Das Bundesfinanzgericht stellte fest, dass neben Abgabenrückständen auf dem Abgabenkonto der GmbH die Aussetzung der Einhebung angemerkt ist und daher davon auszugehen ist, dass weder der bereits fällige Abgabenrückstand noch allfällige weitere Abgabennachforderungen bei der GmbH einbringlich sein werden.
Feststellungen der belangten Behörde vom über die wirtschaftlichen Verhältnisse der grundsätzlich haftenden Bf., die dem Erkenntnis des Bundesfinanzgerichtes vom RV/7100271/2011 zu Grunde liegen, stellen sich dermaßen dar, dass die Bf derzeit arbeitslos sei und Mindestsicherung i.H. von ca. € 580.- beziehe sowie Bezüge vom AMS i.H. von € 317.-, wobei die monatlichen Lebenshaltungskosten € 300,26/Monat für Miete, € 116.-/Monat für Energie, € 50.-/Monat für UPC und € 26.-/Monat für das Handy betrügen, die Bf kein Vermögen besitze, aber im Zuge eines Schuldenregulierungsverfahrens € 15.-/Monat aufbringen müsse.
Auf Basis der Ermittlungen wurde das Finanzamt per Beschluss des Bundesfinanzgerichtes vom ersucht, bekanntzugeben, ob sich die Verhältnisse in der Zwischenzeit geändert haben sollten bzw. falls nicht, ob allfällige Gründe einer Abstandnahme von der Festsetzung der Abgaben entsprechend der Bestimmung des § 206 Abs 1 lit b BAO entgegenstehen.
Das Finanzamt erhob im Antwortschreiben vom keine Einwendungen gegen die Abstandnahme von der Abgabenfestsetzung gem. § 206 Abs. 1 lit b BAO, sondern antwortete vielmehr, dass die wirtschaftliche Lage der haftungspflichtigen Bf unverändert sei, sie sich seit in Schuldenregulierung befinde, das Abschöpfungsverfahren per rechtskräftig eingeleitet worden sei und sohin fünf Jahre laufe; das Finanzamt ginge davon aus, dass auch künftig mit keiner "Einbringlichmachung" zu rechnen sei.
III. Entscheidungsrelevanter Sachverhalt
Die rechtskräftige Entscheidung des UFS (nunmehr Bundesfinanzgericht) hat eine betragsmäßig eingeschränkte Haftung der Bf für die Abgabenschuldigkeiten des gegenständlichen Verfahrens zur Folge (siehe Verfahrensablauf).

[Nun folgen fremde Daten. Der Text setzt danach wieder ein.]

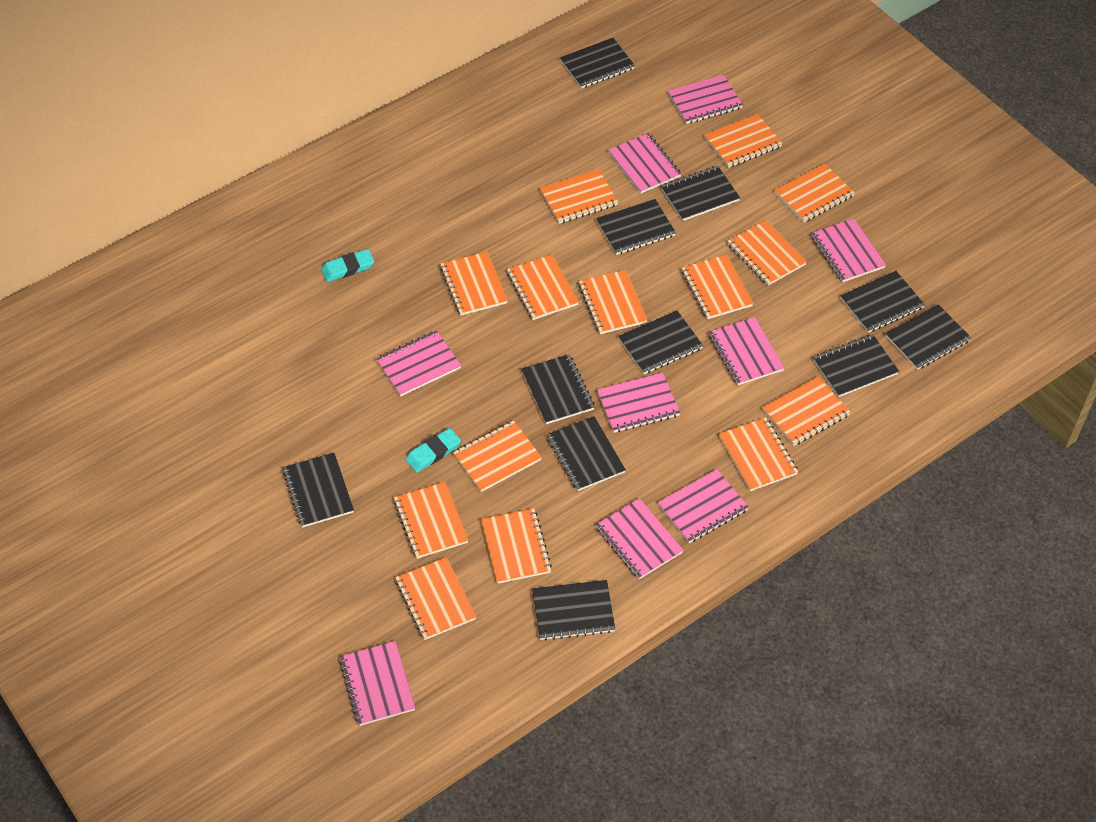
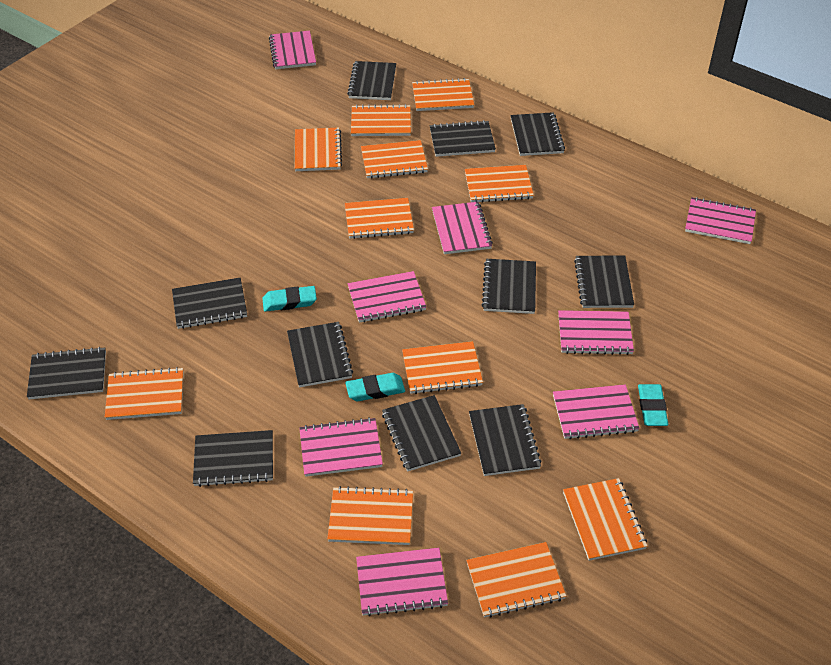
orange notebook: [394,482,468,559] [395,557,476,640] [440,252,508,316] [453,421,542,492] [481,508,552,584] [507,254,579,320] [540,169,618,224] [579,270,647,334] [681,255,753,319] [704,114,783,168] [719,417,798,491] [728,220,807,285] [763,377,850,446] [774,163,855,222] = 14 -> [105,367,183,420] [295,128,342,171] [327,486,413,545] [345,198,414,239] [351,104,411,136] [361,140,428,178] [402,341,483,394] [412,78,474,111] [465,165,534,202] [466,542,566,618] [563,478,647,561] = 11
pink notebook: [340,641,415,726] [376,330,461,396] [596,498,684,579] [597,373,680,433] [608,133,681,193] [658,469,749,543] [668,75,743,124] [709,317,784,385] [811,219,886,282] = 9 -> [269,31,316,69] [299,417,383,477] [348,271,426,323] [356,548,448,616] [432,202,493,254] [553,384,640,439] [558,310,634,355] [685,197,756,244] = 8
turquoise eraser: [321,249,374,282] [406,428,461,473] = 2 -> [262,286,317,312] [345,373,405,401] [638,384,668,426] = 3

Die Bf GmbH i.L. wurde am von Amts wegen gem. § 40 FBG wegen Vermögenslosigkeit im Firmenbuch gelöscht.
Auf Grund der finanziellen Verhältnisse der Bf ist eine Bezahlung der Schuldigkeiten, auch nach Ansicht der belangten Behörde, nicht zu erwarten.

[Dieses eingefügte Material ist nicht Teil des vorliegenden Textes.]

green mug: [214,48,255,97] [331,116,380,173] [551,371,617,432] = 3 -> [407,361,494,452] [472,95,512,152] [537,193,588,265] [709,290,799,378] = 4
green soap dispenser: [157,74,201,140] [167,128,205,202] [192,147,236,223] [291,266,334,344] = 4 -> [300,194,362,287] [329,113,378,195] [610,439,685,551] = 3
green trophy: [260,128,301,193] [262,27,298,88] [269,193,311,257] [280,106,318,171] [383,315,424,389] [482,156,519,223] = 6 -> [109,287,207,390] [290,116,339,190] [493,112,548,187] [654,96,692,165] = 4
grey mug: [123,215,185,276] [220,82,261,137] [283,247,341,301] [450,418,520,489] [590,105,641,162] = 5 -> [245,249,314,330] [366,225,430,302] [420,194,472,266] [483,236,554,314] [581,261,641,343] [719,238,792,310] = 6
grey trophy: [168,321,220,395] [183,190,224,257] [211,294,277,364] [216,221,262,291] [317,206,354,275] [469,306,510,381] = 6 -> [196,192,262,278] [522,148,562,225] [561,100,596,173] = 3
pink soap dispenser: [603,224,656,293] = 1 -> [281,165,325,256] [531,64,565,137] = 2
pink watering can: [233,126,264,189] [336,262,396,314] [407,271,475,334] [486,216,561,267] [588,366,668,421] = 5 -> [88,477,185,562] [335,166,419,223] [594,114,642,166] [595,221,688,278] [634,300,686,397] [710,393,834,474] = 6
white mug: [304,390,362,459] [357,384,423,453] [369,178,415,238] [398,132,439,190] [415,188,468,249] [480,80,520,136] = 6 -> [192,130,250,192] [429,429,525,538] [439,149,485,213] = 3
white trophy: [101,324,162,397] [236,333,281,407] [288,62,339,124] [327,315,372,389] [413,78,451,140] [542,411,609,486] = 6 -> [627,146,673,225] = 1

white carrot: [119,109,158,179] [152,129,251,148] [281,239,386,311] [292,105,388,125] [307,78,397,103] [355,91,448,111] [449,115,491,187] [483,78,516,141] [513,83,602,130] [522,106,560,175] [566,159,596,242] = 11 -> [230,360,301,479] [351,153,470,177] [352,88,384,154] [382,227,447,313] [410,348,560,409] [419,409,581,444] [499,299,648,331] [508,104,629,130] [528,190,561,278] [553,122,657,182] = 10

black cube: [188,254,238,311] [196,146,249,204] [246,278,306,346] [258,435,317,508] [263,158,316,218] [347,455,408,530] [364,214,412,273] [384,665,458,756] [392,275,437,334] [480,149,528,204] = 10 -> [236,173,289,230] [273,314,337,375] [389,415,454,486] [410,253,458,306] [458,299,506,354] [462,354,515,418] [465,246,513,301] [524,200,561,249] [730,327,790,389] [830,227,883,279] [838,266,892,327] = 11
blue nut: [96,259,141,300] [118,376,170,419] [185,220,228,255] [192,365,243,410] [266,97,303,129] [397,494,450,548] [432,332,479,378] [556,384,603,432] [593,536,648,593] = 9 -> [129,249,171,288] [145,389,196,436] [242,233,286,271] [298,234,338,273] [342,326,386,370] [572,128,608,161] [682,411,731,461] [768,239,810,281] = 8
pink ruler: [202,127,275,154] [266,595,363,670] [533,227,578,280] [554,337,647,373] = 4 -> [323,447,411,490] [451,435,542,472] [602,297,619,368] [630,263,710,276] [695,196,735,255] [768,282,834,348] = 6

IV. Rechtliche Beurteilung
Da in der Berufung vom gegen den Haftungsbescheid die Bf kritisch anmerkte, dass die Bescheide ihr nicht übersandt worden wären, und nach Übersendung derselben die Bf innerhalb der verbliebenen Frist die gegenständliche, als Beschwerde zu behandelnde, Berufung am einlegte, ist diese rechtzeitig und nicht wegen Verspätung zurückzuweisen.

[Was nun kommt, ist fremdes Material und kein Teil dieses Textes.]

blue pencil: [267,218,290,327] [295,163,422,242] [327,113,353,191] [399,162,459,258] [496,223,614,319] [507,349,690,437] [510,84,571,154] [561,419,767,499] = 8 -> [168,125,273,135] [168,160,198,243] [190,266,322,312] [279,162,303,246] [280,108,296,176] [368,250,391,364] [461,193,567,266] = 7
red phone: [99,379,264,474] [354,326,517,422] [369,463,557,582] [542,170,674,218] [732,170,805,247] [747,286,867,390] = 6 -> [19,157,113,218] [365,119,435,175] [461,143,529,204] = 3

Die Abgabenbehörde kann gemäß § 206 Abs 1 lit b BAO, BGBl. Nr. 194/1961, zuletzt geändert durch BGBl. I Nr. 14/2013 von der Festsetzung von Abgaben ganz oder teilweise Abstand nehmen, soweit im Einzelfall auf Grund der der Abgabenbehörde zur Verfügung stehenden Unterlagen und der durchgeführten Erhebungen mit Bestimmtheit anzunehmen ist, dass der Abgabenanspruch gegenüber dem Abgabenschuldner nicht durchsetzbar sein wird.
Abs 2 leg.cit. bestimmt:
Durch die Abstandnahme (Abs. 1) erlischt der Abgabenanspruch (§ 4) nicht. Die Abstandnahme berührt nicht die Befugnis, diesbezügliche persönliche Haftungen gegenüber Haftungspflichtigen geltend zu machen.
Maßnahmen gemäß § 206 BAO liegen im Ermessen der für die Abgabenfestsetzung zuständigen Abgabenbehörde bzw der Verwaltungsgerichte (Ritz, BAO6, 738). Gemäß § 20 BAO müssen sich Entscheidungen, die die Abgabenbehörden nach ihrem Ermessen zu treffen haben, in den Grenzen halten, die das Gesetz dem Ermessen zieht.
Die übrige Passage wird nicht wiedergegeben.